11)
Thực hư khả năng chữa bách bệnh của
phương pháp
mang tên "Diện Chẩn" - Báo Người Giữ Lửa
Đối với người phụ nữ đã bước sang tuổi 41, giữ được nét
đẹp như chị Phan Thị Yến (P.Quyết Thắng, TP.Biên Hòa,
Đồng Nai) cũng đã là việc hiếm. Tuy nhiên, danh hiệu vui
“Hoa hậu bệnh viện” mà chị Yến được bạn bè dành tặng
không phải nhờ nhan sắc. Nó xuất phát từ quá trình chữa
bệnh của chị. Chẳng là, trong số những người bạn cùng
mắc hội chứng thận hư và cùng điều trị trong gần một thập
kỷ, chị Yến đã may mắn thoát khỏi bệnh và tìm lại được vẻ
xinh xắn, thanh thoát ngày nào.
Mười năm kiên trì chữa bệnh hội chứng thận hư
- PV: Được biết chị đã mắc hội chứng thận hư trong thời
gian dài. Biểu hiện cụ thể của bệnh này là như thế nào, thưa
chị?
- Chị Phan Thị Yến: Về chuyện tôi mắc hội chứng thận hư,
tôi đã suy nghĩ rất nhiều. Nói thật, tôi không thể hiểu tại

...

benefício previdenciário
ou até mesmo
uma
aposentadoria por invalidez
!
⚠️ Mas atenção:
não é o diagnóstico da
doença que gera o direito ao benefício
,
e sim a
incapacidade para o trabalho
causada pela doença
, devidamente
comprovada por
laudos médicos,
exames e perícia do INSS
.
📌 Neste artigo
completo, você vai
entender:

...

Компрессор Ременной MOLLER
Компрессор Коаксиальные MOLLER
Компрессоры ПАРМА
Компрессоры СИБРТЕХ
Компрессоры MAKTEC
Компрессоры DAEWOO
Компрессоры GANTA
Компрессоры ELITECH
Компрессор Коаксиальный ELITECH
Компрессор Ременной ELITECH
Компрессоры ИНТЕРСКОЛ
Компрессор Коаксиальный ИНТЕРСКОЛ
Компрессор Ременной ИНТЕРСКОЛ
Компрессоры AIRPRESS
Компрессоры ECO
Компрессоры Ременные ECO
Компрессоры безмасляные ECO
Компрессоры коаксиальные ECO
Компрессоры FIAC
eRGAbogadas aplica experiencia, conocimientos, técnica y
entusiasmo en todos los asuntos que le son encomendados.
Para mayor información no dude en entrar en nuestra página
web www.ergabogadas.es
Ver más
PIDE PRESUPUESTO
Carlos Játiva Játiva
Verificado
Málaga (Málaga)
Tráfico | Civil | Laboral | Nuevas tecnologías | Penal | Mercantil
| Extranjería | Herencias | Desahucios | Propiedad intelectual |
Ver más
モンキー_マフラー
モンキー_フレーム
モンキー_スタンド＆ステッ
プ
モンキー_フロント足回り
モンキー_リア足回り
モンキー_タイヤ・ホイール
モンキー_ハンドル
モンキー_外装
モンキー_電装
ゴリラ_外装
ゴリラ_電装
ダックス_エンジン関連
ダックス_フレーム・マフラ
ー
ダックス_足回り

● **Directive**: Retype the part of the material that opens with the line containing "Компрессор Ременной MOLLER" and closes with the line containing "Компрессоры FIAC", including both of those lines.

● **Output of the task**:
Компрессор Ременной MOLLER
Компрессор Коаксиальные MOLLER
Компрессоры ПАРМА
Компрессоры СИБРТЕХ
Компрессоры MAKTEC
Компрессоры DAEWOO
Компрессоры GANTA
Компрессоры ELITECH
Компрессор Коаксиальный ELITECH
Компрессор Ременной ELITECH
Компрессоры ИНТЕРСКОЛ
Компрессор Коаксиальный ИНТЕРСКОЛ
Компрессор Ременной ИНТЕРСКОЛ
Компрессоры AIRPRESS
Компрессоры ECO
Компрессоры Ременные ECO
Компрессоры безмасляные ECO
Компрессоры коаксиальные ECO
Компрессоры FIAC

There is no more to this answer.